- **Task requirements**
Copy out each line below in which the string "Left" appears.

-.-.-

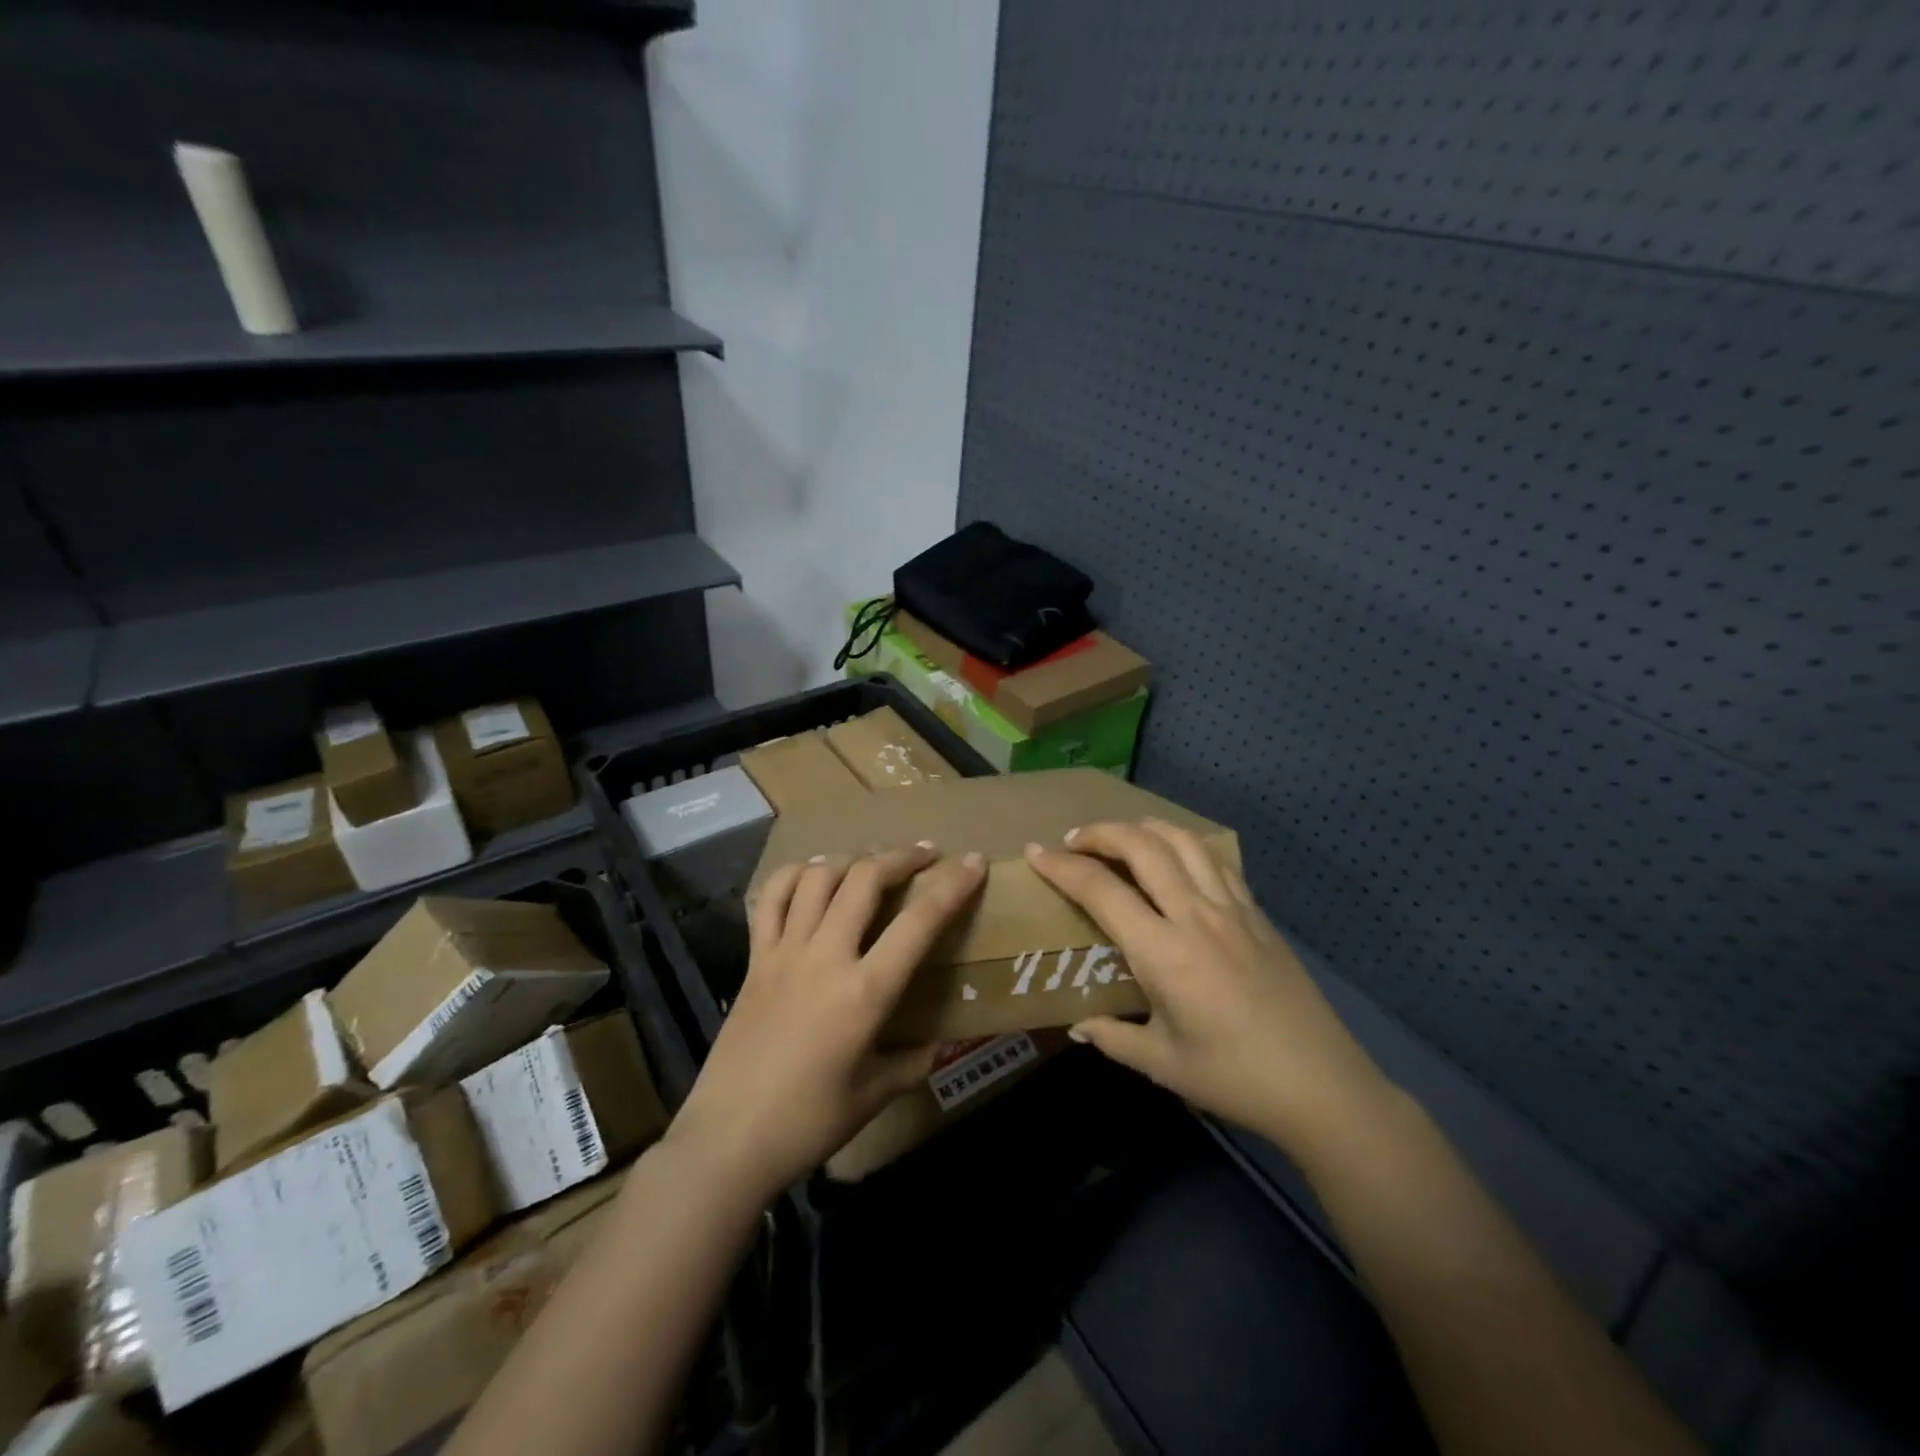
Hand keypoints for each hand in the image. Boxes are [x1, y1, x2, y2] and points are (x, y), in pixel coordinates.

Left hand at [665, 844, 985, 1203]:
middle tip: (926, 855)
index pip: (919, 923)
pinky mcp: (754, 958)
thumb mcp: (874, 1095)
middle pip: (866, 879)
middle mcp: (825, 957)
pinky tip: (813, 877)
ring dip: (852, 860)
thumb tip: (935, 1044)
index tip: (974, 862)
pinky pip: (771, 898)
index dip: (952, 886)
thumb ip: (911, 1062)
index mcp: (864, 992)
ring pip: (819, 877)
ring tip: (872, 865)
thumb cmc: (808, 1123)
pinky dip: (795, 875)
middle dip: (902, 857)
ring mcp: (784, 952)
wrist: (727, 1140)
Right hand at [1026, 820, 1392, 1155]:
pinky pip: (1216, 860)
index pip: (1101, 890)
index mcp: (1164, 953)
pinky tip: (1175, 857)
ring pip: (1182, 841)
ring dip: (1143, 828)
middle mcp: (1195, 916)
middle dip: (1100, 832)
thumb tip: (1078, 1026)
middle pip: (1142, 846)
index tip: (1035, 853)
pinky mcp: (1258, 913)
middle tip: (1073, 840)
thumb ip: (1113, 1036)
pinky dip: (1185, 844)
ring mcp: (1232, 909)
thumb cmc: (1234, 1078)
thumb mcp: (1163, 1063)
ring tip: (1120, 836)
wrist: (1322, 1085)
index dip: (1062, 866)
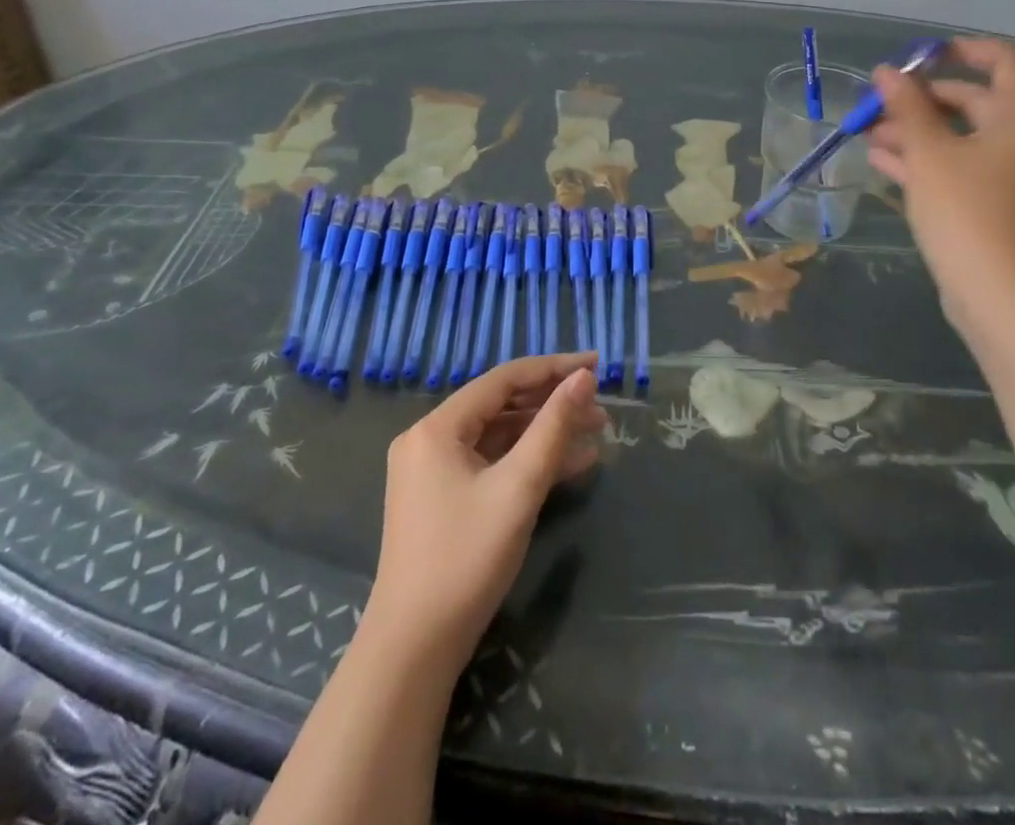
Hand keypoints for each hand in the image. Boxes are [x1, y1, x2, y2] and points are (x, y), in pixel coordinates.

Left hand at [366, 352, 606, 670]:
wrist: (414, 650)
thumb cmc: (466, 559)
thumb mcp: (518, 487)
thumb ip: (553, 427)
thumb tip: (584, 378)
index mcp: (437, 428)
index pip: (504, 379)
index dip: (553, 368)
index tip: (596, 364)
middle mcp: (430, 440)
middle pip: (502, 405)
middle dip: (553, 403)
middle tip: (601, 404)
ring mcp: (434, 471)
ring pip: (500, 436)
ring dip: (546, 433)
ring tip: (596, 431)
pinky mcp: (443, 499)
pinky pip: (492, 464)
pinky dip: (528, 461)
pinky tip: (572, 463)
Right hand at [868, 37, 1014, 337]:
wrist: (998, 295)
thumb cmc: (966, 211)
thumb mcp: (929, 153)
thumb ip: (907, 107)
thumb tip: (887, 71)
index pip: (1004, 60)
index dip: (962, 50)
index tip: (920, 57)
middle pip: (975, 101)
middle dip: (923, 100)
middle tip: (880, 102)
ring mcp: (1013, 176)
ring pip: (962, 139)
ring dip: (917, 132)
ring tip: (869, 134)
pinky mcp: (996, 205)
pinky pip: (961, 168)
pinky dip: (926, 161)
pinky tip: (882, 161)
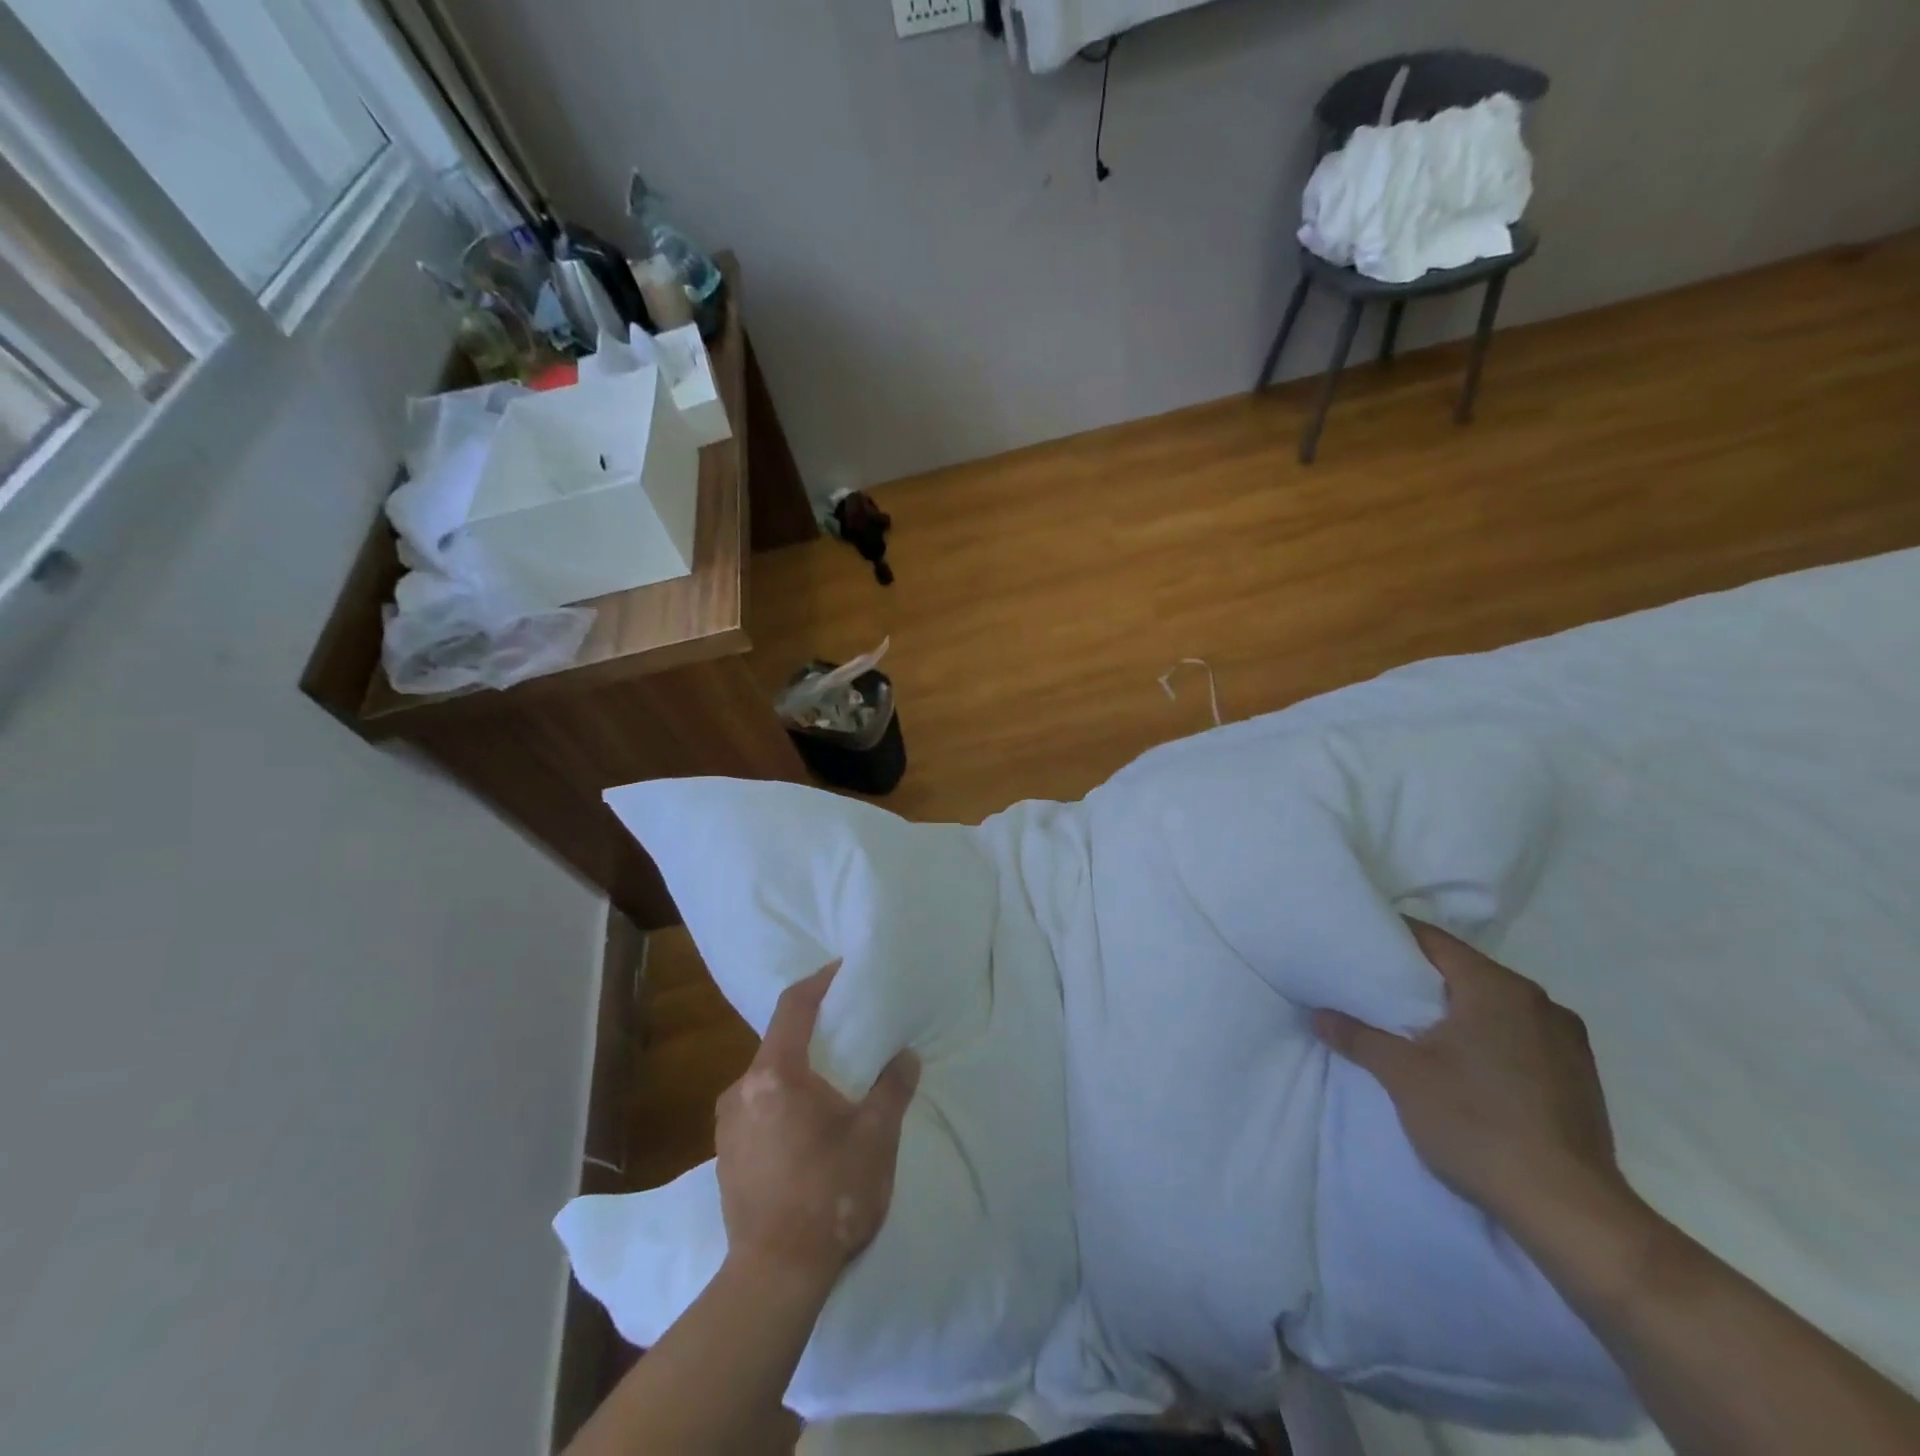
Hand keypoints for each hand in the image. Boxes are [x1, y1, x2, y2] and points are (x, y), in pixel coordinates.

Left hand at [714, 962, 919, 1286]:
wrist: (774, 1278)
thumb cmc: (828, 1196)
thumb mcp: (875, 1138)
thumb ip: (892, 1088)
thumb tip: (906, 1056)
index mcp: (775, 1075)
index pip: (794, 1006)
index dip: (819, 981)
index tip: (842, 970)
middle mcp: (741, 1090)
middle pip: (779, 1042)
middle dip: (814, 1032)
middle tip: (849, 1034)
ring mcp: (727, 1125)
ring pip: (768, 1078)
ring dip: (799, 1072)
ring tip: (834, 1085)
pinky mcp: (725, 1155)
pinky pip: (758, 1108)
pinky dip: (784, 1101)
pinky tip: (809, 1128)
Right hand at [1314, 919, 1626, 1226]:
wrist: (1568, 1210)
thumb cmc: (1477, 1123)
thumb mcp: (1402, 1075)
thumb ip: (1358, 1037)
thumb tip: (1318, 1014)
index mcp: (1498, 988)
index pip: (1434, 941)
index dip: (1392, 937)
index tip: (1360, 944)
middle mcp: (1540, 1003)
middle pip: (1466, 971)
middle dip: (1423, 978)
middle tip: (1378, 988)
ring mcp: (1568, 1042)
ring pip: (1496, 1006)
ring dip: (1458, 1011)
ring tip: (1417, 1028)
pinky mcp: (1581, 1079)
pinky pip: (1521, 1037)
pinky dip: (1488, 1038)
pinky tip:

-.-.-

- **Output below**
Left hand at [665, 844, 985, 1203]:
Left hand at [366, 352, 606, 670]:
Left hand at [714, 962, 919, 1286]:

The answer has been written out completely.